Des survivants « échoués » de Lampedusa créent une Startup sociale
«Il y avait 350 personnes sur mon bateau. Je pense encore beaucoup à ceux qui ont disparu dans l’eau pendant le trajet.» Mêlant leur histoire personnelle à leur projet d’intégration professionnelle, cinq sans-papiers africains lancent une entreprise de fabrication de meubles en bois, en partie fabriqués avec des épaves échouées sur l‘île de Lampedusa. Un projet plein de solidarité et d’espoir, une belle leçon de vie !

Malik Agachi, Moussa Usuman, Saidou Moussa, Maiga Chamseddine et Ali Maiga Nouhou vivent à Berlin et forment un groupe soudé qu’ils ont surnommé ‘Cucula’ (qui signifie « prendre soin les uns des autres » en haoussa, une langue d’Afrique de l’Ouest). Pour échapper à la guerre, à la misère, ils ont fui le Mali et le Niger. Leurs témoignages sont effarants :
«J’ai vu beaucoup de choses terribles en traversant le Sahara : j’ai vu des gens mourir, je les ai vus mourir de mes propres yeux» ; «C‘était surtout très dangereux, parce qu’il y avait la guerre chez nous au Mali. C’est pour cela que l’on a quitté notre pays : il n’y avait rien, pas d’avenir»;«Plus tard, en Libye, les militaires de Kadhafi nous ont forcés à embarquer sur des bateaux surchargés. On était 300 sur un tout petit bateau. Les hommes armés de Kadhafi nous ont envoyés vers une destination inconnue.»

En 2011, ils débarquent finalement sur l‘île italienne de Lampedusa avant de rejoindre Berlin. Notons que l’Allemagne est l’état européen ayant reçu le plus grand nombre de nouvelles demandes d’asile en 2013 (dont un cinquième de demandeurs syriens). Une fois sur place, il n’est question ni de titre de séjour, ni de permis de travail. Ils vont alors passer près de 2 ans dans la rue en quête d’un avenir meilleur. En fait, l’asile est accordé aux seules personnes qui fuient des persécutions ou des atteintes graves et qui restent dans leur pays d’arrivée durant toute la procédure. Les membres du collectif Cucula, ayant quitté l’Italie pour l’Allemagne afin de fuir la misère, n’ont donc, officiellement, ni le droit de résider, ni de travailler. Les autorités allemandes peuvent, à tout moment, leur demander de quitter le territoire. Le gouvernement allemand planche toutefois sur la refonte de sa politique migratoire…

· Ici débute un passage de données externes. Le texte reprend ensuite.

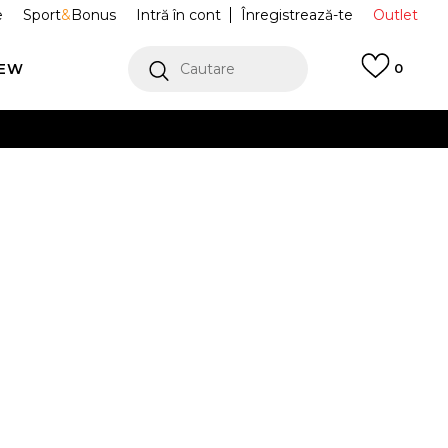
e
Sport
&
Bonus
Intră în cont
Înregistrează-te
Outlet
REW
Cautare
0
erCard!
cu Klarna
VEZI MAI MULT
guri Adicolor
IY4026
Alertă preț redus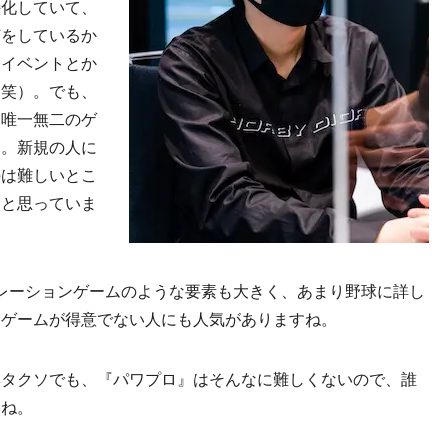
特化していて、
何をしているか
。イベントとか
（笑）。でも、
つ唯一無二のゲ
と。新規の人に
のは難しいとこ
なと思っていま
レーションゲームのような要素も大きく、あまり野球に詳し
ツゲームが得意でない人にも人気がありますね。
ヘタクソでも、『パワプロ』はそんなに難しくないので、誰
すね。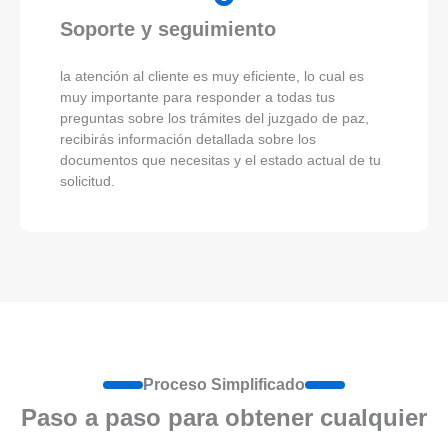
Soporte y seguimiento
la atención al cliente es muy eficiente, lo cual es
muy importante para responder a todas tus
preguntas sobre los trámites del juzgado de paz,
recibirás información detallada sobre los
documentos que necesitas y el estado actual de tu
solicitud.
Proceso Simplificado
Paso a paso para obtener cualquier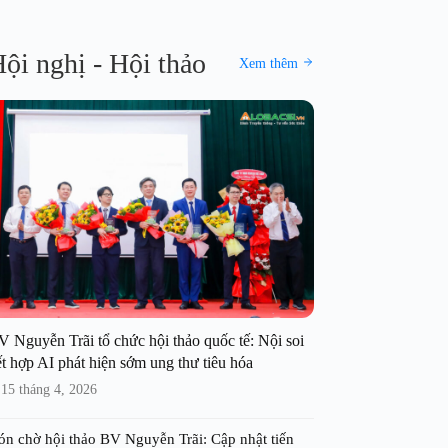
ội nghị - Hội thảo
Xem thêm
V Nguyễn Trãi tổ chức hội thảo quốc tế: Nội soi
t hợp AI phát hiện sớm ung thư tiêu hóa
15 tháng 4, 2026
ón chờ hội thảo BV Nguyễn Trãi: Cập nhật tiến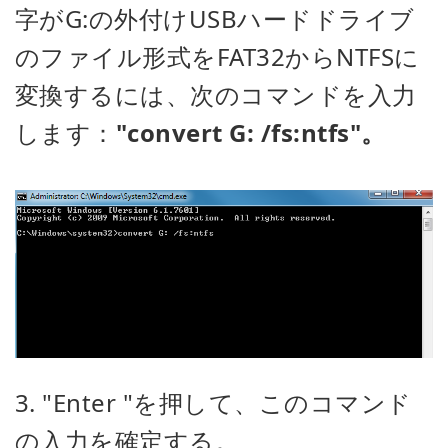
字がG:の外付けUSBハードドライブ
のファイル形式をFAT32からNTFSに
変換するには、次のコマンドを入力
します：
"convert G: /fs:ntfs"。
3. "Enter "を押して、このコマンド
の入力を確定する。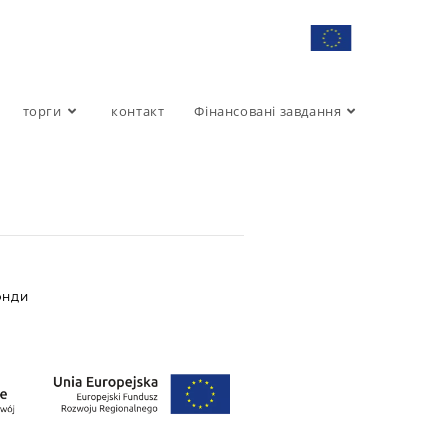
торги
контакт
Фінансовані завдання
ОНДИ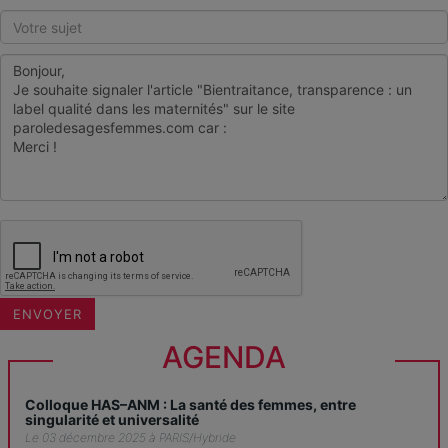
AGENDA
Colloque HAS–ANM : La santé des femmes, entre
singularité et universalité
Le 03 décembre 2025 à PARIS/Hybride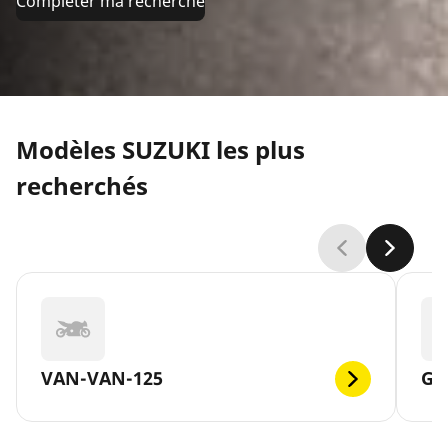
Compléter ma recherche
Modèles SUZUKI les plus
recherchés
VAN-VAN-125
GS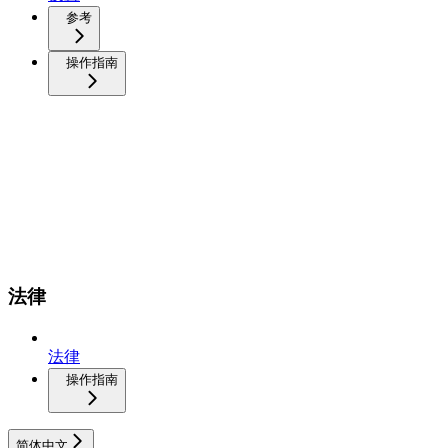
参考
操作指南
法律
法律
操作指南
简体中文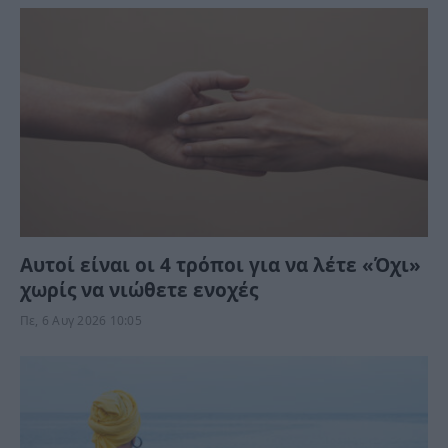
Αυτοί είναι οι 4 τρόποι για να λέτε «Όχι»
χωρίς να νιώθετε ενοχές
Πε, 6 Αυγ 2026 10:05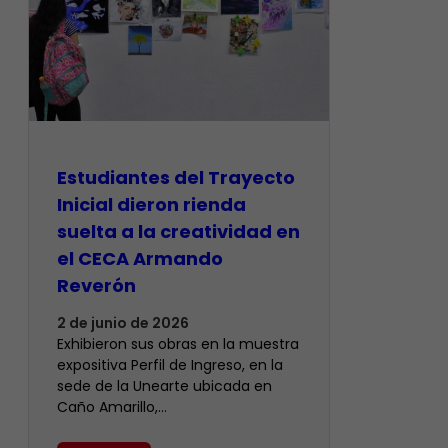
Estudiantes del Trayecto
Inicial dieron rienda
suelta a la creatividad en
el CECA Armando
Reverón
2 de junio de 2026
Exhibieron sus obras en la muestra
expositiva Perfil de Ingreso, en la
sede de la Unearte ubicada en
Caño Amarillo,…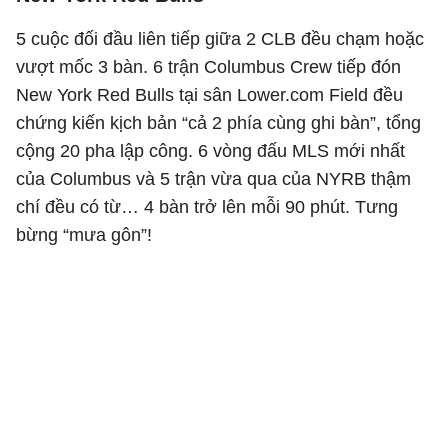
5 cuộc đối đầu liên tiếp giữa 2 CLB đều chạm hoặc
vượt mốc 3 bàn. 6 trận Columbus Crew tiếp đón
New York Red Bulls tại sân Lower.com Field đều
chứng kiến kịch bản “cả 2 phía cùng ghi bàn”, tổng
cộng 20 pha lập công. 6 vòng đấu MLS mới nhất
của Columbus và 5 trận vừa qua của NYRB thậm
chí đều có từ… 4 bàn trở lên mỗi 90 phút. Tưng
bừng “mưa gôn”!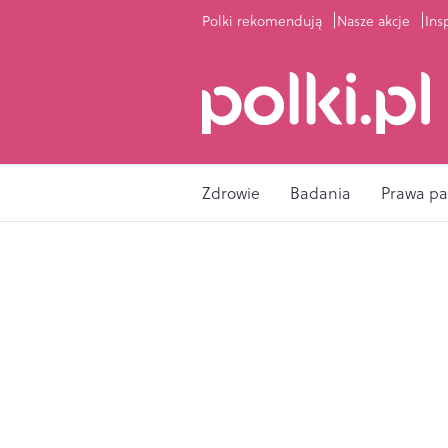
Polki rekomendują
Nasze akcje
Ins
Zdrowie
Badania
Prawa pa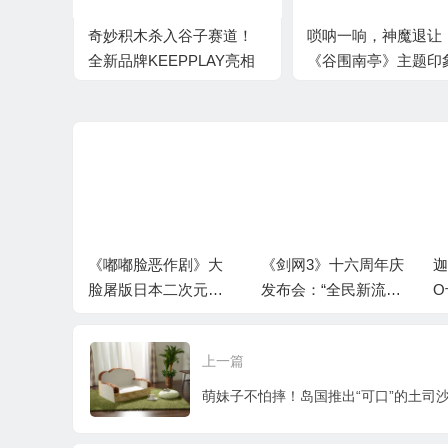
奇妙积木杀入谷子赛道！
唢呐一响，神魔退让
全新品牌KEEPPLAY亮相
《谷围南亭》主题印
以传统民乐奏响内心
旅即刻启
《嘟嘟脸恶作剧》大
《剑网3》十六周年庆
迦
》一周目
脸屠版日本二次元精
发布会：“全民新流派
O
启
神故乡
+沉浸式剧情前传”续
写大唐江湖！
上一篇
萌妹子不怕摔！岛国推出“可口”的土司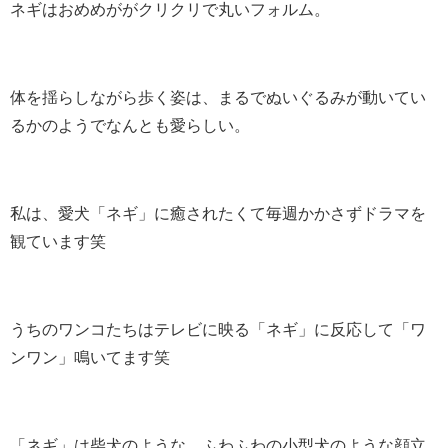
ネギはおめめががクリクリで丸いフォルム。
体を揺らしながら歩く姿は、
まるでぬいぐるみが動いてい
るか
のようで
なんとも愛らしい。
私は、愛犬「ネギ」に癒されたくて毎週かかさずドラマを
観ています笑
うちのワンコたちはテレビに映る「ネギ」に反応して「ワ
ンワン」鳴いてます笑
「ネギ」は柴犬のような、ふわふわの小型犬のような顔立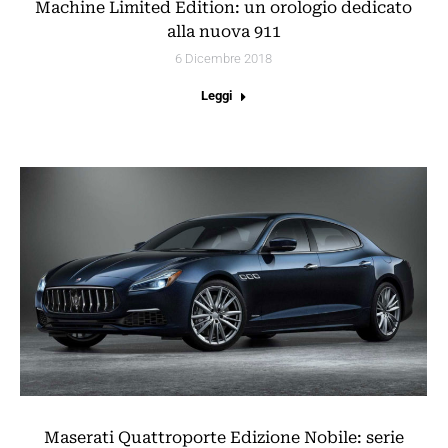
Machine Limited Edition: un orologio dedicato
alla nuova 911
6 Dicembre 2018
Leggi
Maserati Quattroporte Edizione Nobile: serie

Ils ont finalement eu la chance de rencontrer des soutiens inattendus ! Sebastian Däschle, un architecte berlinois séduit par leur projet, a réfléchi durant plusieurs semaines à la meilleure façon de les aider à concevoir les premiers meubles. Le designer italien, Enzo Mari, leur a permis de reprendre, à leur compte, certaines de ses créations. Enfin, une campagne de crowdfunding, lancée peu avant Noël en vue de récolter 70.000 euros pour leurs bourses de formation, a permis de récolter plus de 123.000 euros. Le projet Cucula fonctionne à présent pour de bon et le collectif est soutenu et hébergé dans un centre culturel. Une partie du bois utilisé pour le projet Cucula provient donc des épaves de Lampedusa qui témoignent d’un drame humain majeur puisque, chaque année, des milliers de migrants perdent la vie en Méditerranée. Ce bois de récupération deviendra le dossier, l’accoudoir ou le pied de l’une des chaises fabriquées par le collectif.

Soutenu par des organisations de défense des droits de l’Homme, le projet Cucula milite aussi en faveur de la formation des migrants qu’ils soient ou non en situation régulière. En collaboration avec des politiciens, artistes et collaborateurs, CUCULA s’engage sur des solutions pratiques pour aider les réfugiés à échapper à l’isolement social et à la stigmatisation. D’ailleurs, jusqu’ici, les cinq amis se parlaient dans un mélange de français, d’italien et de haoussa. Aujourd’hui, ils essaient de communiquer en allemand afin de renforcer leur intégration.

Un magnifique exemple de solidarité et de créativité multiculturelle qui permet, aux uns et aux autres, de construire une société plus humaine.